Cooperative Extension’s excellent series of free weekly online presentations are arranged and hosted by Chris Jones, Extension Agent, with University of Arizona Gila County Cooperative Extension. To be added to Mr. Jones invite list for gardening and horticulture workshops, email ckjones@email.arizona.edu or call 928-402-8586.

Please log in up to 10 minutes prior to the webinar; the Zoom address is arizona.zoom.us/j/95997618518; but easier and more convenient direct hotlinks are at extension.arizona.edu/gila, where you can also view previous programs, such as ‘Winter Gardening’ and ‘Payson’s New Fire Adapted Community Code’. Cooperative Extension’s website above has an array of links to programs, talks and resources for Rim Country gardeners. Links are also conveniently posted each week on Facebook, where you can join Chris Jones and a local network of gardeners and green-thumbed followers at facebook.com/gilaextension.

Oct. 29 Gila County Emergency Management

Carl Melford, Gila County’s Emergency Manager began a public safety career as a Detention Officer with the Gila County Sheriff’s Office, then as a Globe Police Department officer.

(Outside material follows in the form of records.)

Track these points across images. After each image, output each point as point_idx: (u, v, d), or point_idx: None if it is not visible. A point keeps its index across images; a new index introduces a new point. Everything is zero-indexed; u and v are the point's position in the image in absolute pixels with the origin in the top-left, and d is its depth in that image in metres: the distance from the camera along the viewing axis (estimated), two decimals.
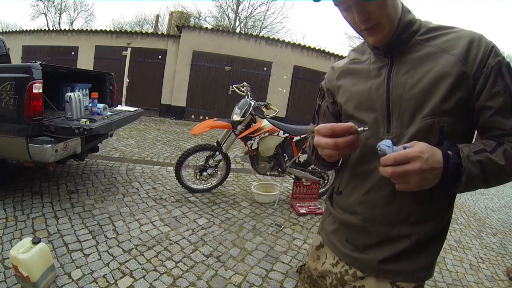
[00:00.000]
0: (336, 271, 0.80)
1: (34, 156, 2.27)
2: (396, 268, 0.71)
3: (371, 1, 0.60)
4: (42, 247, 1.62)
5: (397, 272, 0.71)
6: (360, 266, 0.76)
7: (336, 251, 0.82)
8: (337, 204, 0.83)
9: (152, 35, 8.79)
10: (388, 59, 0.70)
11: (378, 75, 0.71)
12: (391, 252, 0.71)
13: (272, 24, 18.96)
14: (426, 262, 0.71)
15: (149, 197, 2.96)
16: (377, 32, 0.65)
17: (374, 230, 0.73)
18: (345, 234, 0.80)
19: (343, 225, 0.80)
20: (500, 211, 4.72)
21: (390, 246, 0.72)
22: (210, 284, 1.83)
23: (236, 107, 3.04)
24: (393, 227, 0.71)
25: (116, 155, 4.23)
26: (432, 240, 0.71)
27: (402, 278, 0.71)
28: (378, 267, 0.73)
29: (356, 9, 0.61)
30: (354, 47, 0.83)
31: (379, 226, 0.72)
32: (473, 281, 2.33)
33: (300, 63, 8.75)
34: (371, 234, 0.73)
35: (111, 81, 3.60)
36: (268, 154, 3.06)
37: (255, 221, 2.75)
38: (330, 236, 0.84)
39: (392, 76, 0.68)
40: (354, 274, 0.77)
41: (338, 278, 0.80)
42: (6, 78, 2.20)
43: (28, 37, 9.51)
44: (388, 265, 0.72)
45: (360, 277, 0.76)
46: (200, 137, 6.24)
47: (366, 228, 0.74)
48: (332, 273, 0.82)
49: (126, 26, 22.32)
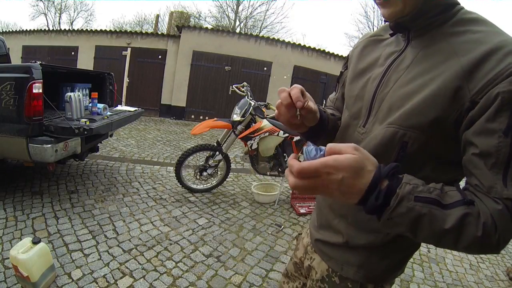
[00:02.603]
0: (307, 240, 0.87)
1: (34, 156, 2.27)
2: (329, 253, 0.74)
3: None
4: (42, 247, 1.62)
5: (330, 257, 0.74)
6: (311, 240, 0.82)
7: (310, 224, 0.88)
8: None
9: (152, 35, 8.79)
10: (404, 44, 0.61)
11: (382, 64, 0.64)
12: (328, 239, 0.74)
13: (272, 24, 18.97)
14: (357, 260, 0.69)
15: (149, 197, 2.96)
16: (388, 4, 0.56)
17: (325, 212, 0.76)
18: (315, 211, 0.85)
19: (316, 204, 0.85)
20: None
21: (329, 234, 0.74)
22: (210, 284, 1.83)
23: (236, 107, 3.04)
24: (335, 218, 0.72)
25: (116, 155, 4.23)
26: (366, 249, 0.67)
27: (333, 264, 0.73)
28: (317, 245, 0.78)
29: None
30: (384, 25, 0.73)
31: (328, 210, 0.74)
32: (473, 281, 2.33)
33: (300, 63, 8.75)
34: (324, 216, 0.76)
35: (111, 81, 3.60)
36: (268, 154, 3.06)
37: (255, 221, 2.75)
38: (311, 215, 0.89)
39: (391, 69, 0.61)
40: (311, 248, 0.82)
41: (305, 244, 0.87)
42: (6, 78, 2.20)
43: (28, 37, 9.50)
44: (325, 247, 0.76)
45: (315, 251, 0.80)
46: (200, 137, 6.24)
47: (323, 209, 0.77)
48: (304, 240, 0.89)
49: (126, 26, 22.34)
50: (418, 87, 0.54)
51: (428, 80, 0.53)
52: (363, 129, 0.64)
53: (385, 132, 0.56)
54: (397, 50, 0.62)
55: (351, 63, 0.75)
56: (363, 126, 0.64)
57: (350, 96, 0.71)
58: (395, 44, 0.64)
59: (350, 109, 0.70)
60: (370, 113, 0.63)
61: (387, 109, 0.58)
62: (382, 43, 0.68)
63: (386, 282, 0.71)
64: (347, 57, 0.81)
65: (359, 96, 0.67)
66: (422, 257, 2.58)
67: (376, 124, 0.60)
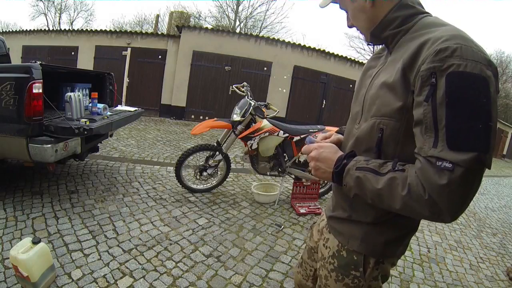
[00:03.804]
0: (323, 224, 1.00)
1: (34, 156, 2.27)
2: (339, 228, 0.86)
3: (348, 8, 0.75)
4: (42, 247, 1.61)
5: (339, 232, 0.86)
6: (327, 221, 0.94)
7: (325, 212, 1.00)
8: None
9: (152, 35, 8.79)
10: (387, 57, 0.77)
11: (371, 75, 0.80)
12: (338, 215, 0.86)
13: (272, 24, 19.00)
14: (359, 233, 0.79)
15: (149, 197, 2.96)
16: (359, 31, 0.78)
17: (336, 195, 0.89)
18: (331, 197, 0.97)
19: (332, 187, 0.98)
20: (500, 211, 4.72)
21: (339, 212, 0.87)
22: (210, 284, 1.83)
23: (236, 107, 3.04)
24: (341, 198, 0.85)
25: (116, 155, 4.23)
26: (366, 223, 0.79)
27: (341, 238, 0.85)
28: (331, 224, 0.90)
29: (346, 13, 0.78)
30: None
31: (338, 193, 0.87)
32: (473, 281, 2.33)
33: (300, 63, 8.76)
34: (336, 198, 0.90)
35: (111, 81, 3.59)
36: (268, 154, 3.06)
37: (255, 221, 2.75)
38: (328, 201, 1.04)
39: (375, 77, 0.77)
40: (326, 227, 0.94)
41: (321, 228, 1.00)
42: (6, 78, 2.20)
43: (28, 37, 9.51)
44: (336, 224, 0.88)
45: (329, 230, 0.92)
46: (200, 137, 6.24)
47: (336, 193, 0.90)
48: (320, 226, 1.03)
49: (126, 26, 22.36)
50: (381, 86, 0.69)
51: (386, 79, 0.68)
52: (358, 125, 0.78)
53: (369, 124, 0.72)
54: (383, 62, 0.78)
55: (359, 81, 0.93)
56: (358, 123, 0.79)
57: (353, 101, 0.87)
58: (384, 57, 0.79)
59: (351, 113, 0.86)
60: (362, 113, 0.78)
61: (368, 107, 0.74)
62: (380, 59, 0.82)
63: (386, 258, 0.80)
64: None
65: (356, 101, 0.84)
66: (422, 257, 2.58)
67: (363, 120, 0.76)
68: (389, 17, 0.70)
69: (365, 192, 0.65)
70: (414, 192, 0.57)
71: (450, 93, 0.53)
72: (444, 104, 0.54)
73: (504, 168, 12.77)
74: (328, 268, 0.87)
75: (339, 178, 0.70)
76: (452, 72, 0.54)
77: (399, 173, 0.60)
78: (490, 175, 9.08)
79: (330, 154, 0.73)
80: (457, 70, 0.53)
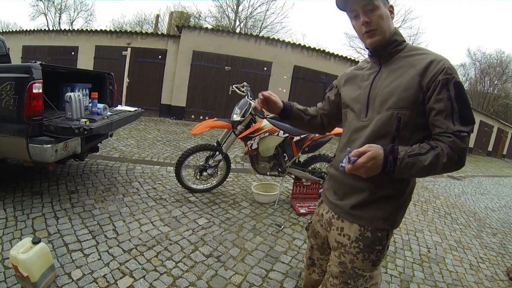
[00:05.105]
0: (327, 217, 1.13)
1: (34, 156, 2.27)
2: (360, 214, 1.01)
3: (373, 13, 0.93)
4: (42, 247, 1.61)
5: (361, 217, 1.01)
6: (338, 212, 1.07)
7: (327, 202, 1.14)
8: (331, 165, 1.17)
9: (152, 35, 8.79)
10: (378, 67, 1.02)
11: (368, 79, 1.03)
12: (357, 200, 1.01)
13: (272, 24, 18.96)
14: (382, 214, 0.99)
15: (149, 197, 2.96)
16: (373, 35, 0.96)
17: (346, 182, 1.04)
18: (332, 187, 1.12)
19: (331, 178, 1.14)
20: (500, 211, 4.72)
21: (356, 197, 1.01)
22: (210, 284, 1.83)
23: (236, 107, 3.04)
24: (355, 180, 0.99)
25: (116, 155, 4.23)
26: (385, 198, 0.98)
27: (364, 222, 1.00)
28: (349, 212, 1.03)
29: (363, 15, 0.94)
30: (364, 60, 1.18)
31: (349, 178, 1.01)
32: (473, 281, 2.33)
33: (300, 63, 8.76)
34: (347, 185, 1.04)
35: (111, 81, 3.59)
36: (268, 154, 3.05)
37: (255, 221, 2.75)
38: (325, 192, 1.17)
39: (375, 80, 1.00)
40: (338, 217, 1.08)
41: (327, 221, 1.13)
42: (6, 78, 2.20)
43: (28, 37, 9.51)
44: (355, 210, 1.02)
45: (341, 220, 1.06)
46: (200, 137, 6.24)
47: (343, 179, 1.05)
48: (324, 218, 1.15)
49: (126, 26, 22.34)
50: (395, 87, 0.94)
51: (400, 82, 0.93)
52: (366, 118, 1.00)
53: (386, 115, 0.94)
54: (374, 71, 1.03)
55: (340, 86, 1.17)
56: (365, 116, 1.00)
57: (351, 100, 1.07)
58: (372, 69, 1.05)
59: (353, 109, 1.06)
60: (368, 107, 0.99)
61: (380, 102, 0.96)
62: (363, 69, 1.09)
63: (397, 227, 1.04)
64: (333, 85, 1.26)
65: (357, 100, 1.04)
66: (422, 257, 2.58)
67: (374, 113, 0.97)
68: (392, 39, 0.97)
69: (416, 170, 0.86)
70: (450, 156, 0.85)
71: (457, 93, 0.86)
72: (455, 100, 0.86)
73: (504, 168, 12.77)
74: (353, 252, 1.02)
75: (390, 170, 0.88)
76: (455, 81, 0.87)
77: (438, 149, 0.86)
78: (490, 175, 9.07)
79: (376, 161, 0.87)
80: (457, 80, 0.87)
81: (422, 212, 3.80)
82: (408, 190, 1.02)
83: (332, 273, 1.08)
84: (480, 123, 14.97)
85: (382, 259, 1.04)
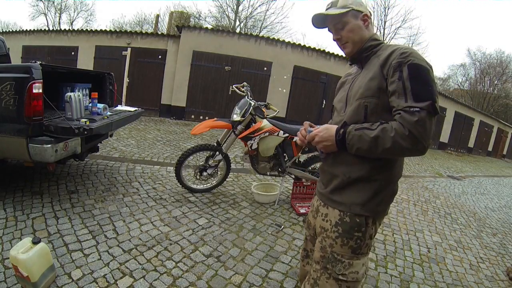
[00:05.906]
0: (316, 205, 1.22)
1: (34, 156, 2.27)
2: (339, 199, 1.07)
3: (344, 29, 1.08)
4: (42, 247, 1.61)
5: (340, 202, 1.07)
6: (323, 199, 1.15)
7: (317, 193, 1.24)
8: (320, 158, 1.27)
9: (152, 35, 8.79)
10: (360, 70, 1.12)
11: (350, 82, 1.14)
12: (334, 185, 1.09)
13: (272, 24, 18.98)
14: (361, 200, 1.03)
15: (149, 197, 2.96)
16: (346, 47, 1.11)
17: (327, 170, 1.13)
18: (321, 179, 1.21)
19: (320, 169, 1.23)
20: (500, 211, 4.72)
21: (335, 183, 1.09)
22: (210, 284, 1.83)
23: (236, 107, 3.04)
24: (334, 167, 1.09)
25: (116, 155, 4.23)
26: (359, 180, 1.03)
27: (343, 207, 1.06)
28: (330, 197, 1.11)
29: (334, 34, 1.11)
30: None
31: (329, 166, 1.12)
32: (473, 281, 2.33)
33: (300, 63, 8.75)
34: (328, 173, 1.13)
35: (111, 81, 3.59)
36: (268, 154, 3.06)
37: (255, 221, 2.75)
38: (317, 184, 1.26)
39: (354, 81, 1.10)
40: (324, 205, 1.14)
41: (316, 209, 1.21)
42: (6, 78, 2.19)
43: (28, 37, 9.51)
44: (334, 195, 1.09)
45: (326, 206, 1.13)
46: (200, 137, 6.24)
47: (325, 168, 1.15)
48: (314, 207, 1.24)
49: (126, 26, 22.35)
50: (364, 80, 1.03)
51: (367, 75, 1.03)
52: (344, 113, 1.10)
53: (355, 105, 1.03)
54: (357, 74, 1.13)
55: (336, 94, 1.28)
56: (343, 112, 1.11)
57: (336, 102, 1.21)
58: (356, 73, 1.15)
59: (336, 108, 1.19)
60: (346, 104, 1.10)
61: (352, 97, 1.06)
62: (351, 75, 1.19)
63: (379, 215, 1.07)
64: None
65: (340, 100, 1.17)
66: (422, 257, 2.58)
67: (348, 107, 1.08)
68: (365, 46, 1.08)
69: (364, 143, 0.93)
70: (398, 131, 0.88)
71: (410, 73, 0.90)
72: (408, 79, 0.90)
73: (504, 168, 12.77)
74: (332, 237, 1.06)
75: (342, 143, 0.99)
76: (410, 63, 0.91)
77: (386, 124, 0.92)
78: (490, 175, 9.08)
79: (328, 132, 1.02)
80: (413, 62, 0.91)
81: (422, 212, 3.80)
82: (386, 176, 1.03)
83: (315, 258, 1.12)
84: (480, 123, 14.96)
85: (364, 248, 1.05)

In 2015 he was hired by Gila County Emergency Management, and focused on implementing Gila County’s own emergency notification system  available free to residents throughout the county who opt to sign-up for real-time text, voice or email emergency alerts (you can subscribe today at readygila.com).

Nov. 5 Woodbury Fire Ecology

The Woodbury Fire (129,000 acres) was the fifth largest fire in Arizona history as of 2019, fueled by invasive grasses that converted hundreds of thousands of acres of Sonoran Desert vegetation that rarely burns into a carpet of highly flammable grasses and shrubs that burned fast and hot. Tonto National Forest staff must make difficult management decisions as the Sonoran Desert gradually becomes functionally a grass/shrub ecosystem in which fire is frequent, rather than a desert ecosystem where fire is rare. Likely management tools include selective grazing, prescribed fire, and strategic fire breaks.

Guest speaker Dr. Mary Lata, works as Fire Ecologist for the Tonto National Forest. A native Iowan, Mary Lata’s fire career started in 1993 with three seasons of mostly tallgrass prairie restoration on an internship with The Nature Conservancy. From 1999 to 2001, she worked for the National Park Service at Badlands National Park in South Dakota and as a fire effects monitor out of Bandelier National Monument in New Mexico, which included an assignment on a Wildfire Use Fire, where she became addicted to the study of fire. She did her PhD research on a full-ride fellowship, then accepted a permanent job as the fire ecologist for the Nebraska National Forests and Grasslands before completing it. There she managed the fuels, watershed and botany programs. She ultimately completed a Ph.D. in Geoscience at the University of Iowa, while working full time. In 2010, with an eye to improving the management of fire regimes on a landscape scale, she moved to Flagstaff as the fire ecologist on the core team for the Four Forest Restoration Initiative. Desiring to get to get back on the ground, in May 2018 she became the fire ecologist for the Tonto National Forest in Arizona.